### Exercise 1
In the notes below on changes to svn_delta_edit_fns_t, which editor routine does the proposed change remove?

++++ Supplied text ++++

Changes to svn_delta_edit_fns_t:

   These are the summary emails Ben sent to the dev list (lightly
   edited), concerning changes proposed and accepted at the meetings
   in Chicago on January 14-16.  A few of these are still being
   discussed on the list; see the "STATUS" lines for more.

   =-=-=-=-=-=-=-=-=-=-=-=-=-=-=-=-=-=-=-=-=-=-=-=-=-=-=-=-=-=-=-=-=-=-=-=
   Change #6:  Move textdeltas to the "other side" of the editor.
   STATUS: Being discussed on list; holding off on making this change.
   The Way It Works Now:
      The driver of an editor takes a source and target stream, puts them
      together via svn_txdelta() to produce a stream of "windows".  The
      driver then pushes these windows at the editor's window-handler.
   
   Proposed Change:
      Move this process to the other side of the interface, into the
      editor implementation, giving the editor the power to deal with the
      source and target streams directly.
   
      Specifically:
                - remove the editor's apply_txdelta() routine
                - create two new routines:
                   apply_delta (filebaton, [src_stream], target_stream)
                   set_file_contents (filebaton, [src_stream], delta,
                                      enum delta_type)
   
                   apply_delta() sends svndiff deltas.
                   set_file_contents() can send plain text or other
                   types. 
   
                It becomes the obligation of the editor implementation to
                implement at least one of these two routines;  if one
                routine is NULL, the driver must use the other.

++++

### Exercise 2
Pull out every line of the records below that contains the string "kern", matching case exactly.

++++ Data supplied ++++

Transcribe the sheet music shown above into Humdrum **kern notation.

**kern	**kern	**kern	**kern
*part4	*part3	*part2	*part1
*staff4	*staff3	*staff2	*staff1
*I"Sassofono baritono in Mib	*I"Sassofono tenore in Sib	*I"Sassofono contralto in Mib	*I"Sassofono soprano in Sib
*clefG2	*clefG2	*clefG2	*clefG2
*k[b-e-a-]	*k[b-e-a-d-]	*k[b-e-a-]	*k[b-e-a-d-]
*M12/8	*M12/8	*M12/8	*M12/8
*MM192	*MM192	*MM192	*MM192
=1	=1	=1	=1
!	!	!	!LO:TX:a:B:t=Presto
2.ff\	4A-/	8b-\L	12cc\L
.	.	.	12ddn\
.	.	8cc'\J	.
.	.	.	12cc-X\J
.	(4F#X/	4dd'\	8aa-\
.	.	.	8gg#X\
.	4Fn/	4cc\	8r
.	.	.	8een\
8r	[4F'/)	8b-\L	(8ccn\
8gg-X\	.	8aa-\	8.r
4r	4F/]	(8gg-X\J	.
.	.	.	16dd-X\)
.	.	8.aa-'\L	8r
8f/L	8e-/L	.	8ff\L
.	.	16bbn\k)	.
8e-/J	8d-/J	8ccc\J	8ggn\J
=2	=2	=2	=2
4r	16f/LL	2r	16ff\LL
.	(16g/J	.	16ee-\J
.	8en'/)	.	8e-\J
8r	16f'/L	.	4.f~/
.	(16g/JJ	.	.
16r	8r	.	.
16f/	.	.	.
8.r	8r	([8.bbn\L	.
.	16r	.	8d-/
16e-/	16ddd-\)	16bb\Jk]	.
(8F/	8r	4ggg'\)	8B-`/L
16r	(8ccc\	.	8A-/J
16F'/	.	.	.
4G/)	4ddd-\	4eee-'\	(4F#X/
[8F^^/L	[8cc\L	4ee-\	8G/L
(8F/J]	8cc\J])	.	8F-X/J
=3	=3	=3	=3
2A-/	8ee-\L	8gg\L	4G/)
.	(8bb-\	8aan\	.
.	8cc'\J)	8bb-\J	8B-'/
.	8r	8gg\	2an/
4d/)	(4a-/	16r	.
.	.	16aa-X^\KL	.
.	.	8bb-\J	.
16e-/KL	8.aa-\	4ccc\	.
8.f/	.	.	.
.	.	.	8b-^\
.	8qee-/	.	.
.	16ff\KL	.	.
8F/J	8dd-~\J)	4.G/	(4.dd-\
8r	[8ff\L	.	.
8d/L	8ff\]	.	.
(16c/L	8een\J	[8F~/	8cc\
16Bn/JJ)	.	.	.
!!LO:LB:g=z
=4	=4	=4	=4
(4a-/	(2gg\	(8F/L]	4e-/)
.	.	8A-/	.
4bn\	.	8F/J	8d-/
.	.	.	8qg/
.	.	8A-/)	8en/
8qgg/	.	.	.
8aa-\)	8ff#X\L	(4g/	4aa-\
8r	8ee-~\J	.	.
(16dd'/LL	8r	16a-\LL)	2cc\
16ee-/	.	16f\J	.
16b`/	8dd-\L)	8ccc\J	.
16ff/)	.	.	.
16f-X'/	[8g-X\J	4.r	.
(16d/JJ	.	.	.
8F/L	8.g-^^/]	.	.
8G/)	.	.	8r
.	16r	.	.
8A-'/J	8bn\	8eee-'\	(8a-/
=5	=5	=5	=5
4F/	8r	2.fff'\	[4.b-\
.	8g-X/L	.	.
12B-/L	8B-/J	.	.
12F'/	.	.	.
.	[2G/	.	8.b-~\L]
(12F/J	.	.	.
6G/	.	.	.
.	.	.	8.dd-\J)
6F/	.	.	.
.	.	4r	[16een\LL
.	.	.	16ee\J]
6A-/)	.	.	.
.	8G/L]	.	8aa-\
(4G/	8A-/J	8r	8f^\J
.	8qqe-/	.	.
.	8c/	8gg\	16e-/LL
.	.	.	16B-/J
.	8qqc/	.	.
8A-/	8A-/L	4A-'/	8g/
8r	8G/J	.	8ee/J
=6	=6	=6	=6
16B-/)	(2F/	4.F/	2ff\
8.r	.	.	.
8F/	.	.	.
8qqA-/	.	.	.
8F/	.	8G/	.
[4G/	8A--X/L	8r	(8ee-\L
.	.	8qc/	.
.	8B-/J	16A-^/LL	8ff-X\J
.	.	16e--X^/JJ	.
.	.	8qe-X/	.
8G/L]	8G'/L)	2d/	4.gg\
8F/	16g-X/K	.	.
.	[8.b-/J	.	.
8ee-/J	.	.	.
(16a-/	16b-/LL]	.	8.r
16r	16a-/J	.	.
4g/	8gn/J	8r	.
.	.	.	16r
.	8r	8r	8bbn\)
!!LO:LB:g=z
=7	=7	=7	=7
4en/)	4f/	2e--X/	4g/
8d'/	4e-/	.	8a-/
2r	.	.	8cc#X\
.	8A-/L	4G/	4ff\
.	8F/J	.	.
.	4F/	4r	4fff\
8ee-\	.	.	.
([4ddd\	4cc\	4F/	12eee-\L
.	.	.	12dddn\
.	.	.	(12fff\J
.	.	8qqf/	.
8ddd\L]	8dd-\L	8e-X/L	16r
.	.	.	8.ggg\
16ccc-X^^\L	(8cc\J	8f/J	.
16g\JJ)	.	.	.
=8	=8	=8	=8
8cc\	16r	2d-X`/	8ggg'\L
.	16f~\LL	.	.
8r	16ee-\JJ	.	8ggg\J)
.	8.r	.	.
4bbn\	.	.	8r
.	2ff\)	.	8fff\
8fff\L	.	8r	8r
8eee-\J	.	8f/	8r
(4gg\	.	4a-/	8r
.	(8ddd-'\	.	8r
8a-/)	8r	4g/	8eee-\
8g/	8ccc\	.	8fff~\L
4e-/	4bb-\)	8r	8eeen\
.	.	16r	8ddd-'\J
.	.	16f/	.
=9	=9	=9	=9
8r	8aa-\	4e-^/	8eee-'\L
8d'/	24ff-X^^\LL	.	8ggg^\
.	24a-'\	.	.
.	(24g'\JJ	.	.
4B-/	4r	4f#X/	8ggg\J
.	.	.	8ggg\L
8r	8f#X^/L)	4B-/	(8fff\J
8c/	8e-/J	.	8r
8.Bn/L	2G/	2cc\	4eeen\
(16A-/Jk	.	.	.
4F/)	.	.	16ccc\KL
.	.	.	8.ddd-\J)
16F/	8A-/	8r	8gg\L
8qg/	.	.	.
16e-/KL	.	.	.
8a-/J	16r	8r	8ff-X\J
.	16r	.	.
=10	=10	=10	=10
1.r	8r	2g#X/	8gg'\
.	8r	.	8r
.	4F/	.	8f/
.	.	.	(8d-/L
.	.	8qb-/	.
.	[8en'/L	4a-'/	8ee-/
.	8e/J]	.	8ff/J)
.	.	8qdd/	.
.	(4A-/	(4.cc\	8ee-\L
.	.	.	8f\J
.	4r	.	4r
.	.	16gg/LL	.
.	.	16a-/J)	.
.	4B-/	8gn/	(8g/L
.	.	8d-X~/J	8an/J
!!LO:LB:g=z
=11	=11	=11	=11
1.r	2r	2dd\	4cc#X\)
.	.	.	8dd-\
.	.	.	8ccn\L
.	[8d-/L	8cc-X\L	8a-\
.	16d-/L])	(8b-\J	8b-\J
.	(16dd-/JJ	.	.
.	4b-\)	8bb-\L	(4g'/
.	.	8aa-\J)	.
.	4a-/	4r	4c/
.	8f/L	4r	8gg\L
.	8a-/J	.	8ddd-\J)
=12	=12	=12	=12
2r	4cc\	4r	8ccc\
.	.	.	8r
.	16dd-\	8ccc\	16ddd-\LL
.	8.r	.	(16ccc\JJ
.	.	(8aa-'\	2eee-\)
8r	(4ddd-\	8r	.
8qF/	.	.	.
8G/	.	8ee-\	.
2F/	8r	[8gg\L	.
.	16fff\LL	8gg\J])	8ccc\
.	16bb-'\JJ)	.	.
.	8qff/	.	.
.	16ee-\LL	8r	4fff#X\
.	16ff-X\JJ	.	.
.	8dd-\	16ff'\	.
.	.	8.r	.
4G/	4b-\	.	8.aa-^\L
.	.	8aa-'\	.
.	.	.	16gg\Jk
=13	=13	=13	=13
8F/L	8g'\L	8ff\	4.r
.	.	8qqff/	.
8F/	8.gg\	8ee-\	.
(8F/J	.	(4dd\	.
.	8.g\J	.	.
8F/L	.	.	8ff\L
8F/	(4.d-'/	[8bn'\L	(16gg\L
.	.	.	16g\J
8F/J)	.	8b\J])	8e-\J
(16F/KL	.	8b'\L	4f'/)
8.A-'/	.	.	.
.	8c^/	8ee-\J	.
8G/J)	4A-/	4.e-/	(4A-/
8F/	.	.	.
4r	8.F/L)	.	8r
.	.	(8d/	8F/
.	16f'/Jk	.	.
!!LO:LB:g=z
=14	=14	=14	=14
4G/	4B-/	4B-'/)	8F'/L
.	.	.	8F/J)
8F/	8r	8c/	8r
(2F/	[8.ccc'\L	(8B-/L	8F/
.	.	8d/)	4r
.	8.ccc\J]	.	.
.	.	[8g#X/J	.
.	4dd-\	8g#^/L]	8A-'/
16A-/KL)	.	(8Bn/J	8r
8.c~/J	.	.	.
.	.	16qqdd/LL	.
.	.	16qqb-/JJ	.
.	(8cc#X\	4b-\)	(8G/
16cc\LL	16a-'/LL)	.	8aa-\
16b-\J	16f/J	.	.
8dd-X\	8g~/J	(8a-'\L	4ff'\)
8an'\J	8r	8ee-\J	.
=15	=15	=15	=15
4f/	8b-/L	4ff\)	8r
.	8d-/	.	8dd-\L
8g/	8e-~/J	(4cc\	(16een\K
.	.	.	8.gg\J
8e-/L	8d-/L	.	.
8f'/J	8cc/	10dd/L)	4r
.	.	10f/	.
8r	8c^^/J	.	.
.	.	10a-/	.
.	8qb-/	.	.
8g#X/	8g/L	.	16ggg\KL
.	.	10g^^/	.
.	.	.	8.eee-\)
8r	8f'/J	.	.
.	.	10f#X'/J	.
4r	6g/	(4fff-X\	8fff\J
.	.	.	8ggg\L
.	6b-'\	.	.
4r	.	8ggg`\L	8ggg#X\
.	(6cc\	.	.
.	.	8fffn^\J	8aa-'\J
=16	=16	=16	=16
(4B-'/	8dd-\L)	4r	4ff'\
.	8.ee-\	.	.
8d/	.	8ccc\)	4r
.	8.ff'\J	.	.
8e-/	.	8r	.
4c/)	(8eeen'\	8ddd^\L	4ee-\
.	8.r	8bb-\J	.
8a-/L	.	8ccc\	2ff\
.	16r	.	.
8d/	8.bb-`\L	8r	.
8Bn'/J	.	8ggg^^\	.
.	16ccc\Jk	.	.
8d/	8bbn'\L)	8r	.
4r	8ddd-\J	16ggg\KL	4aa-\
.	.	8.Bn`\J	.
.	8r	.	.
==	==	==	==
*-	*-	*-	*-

++++

### Full response 1
The apply_txdelta() routine.

### Full response 2
Transcribe the sheet music shown above into Humdrum **kern notation.
**kern	**kern	**kern	**kern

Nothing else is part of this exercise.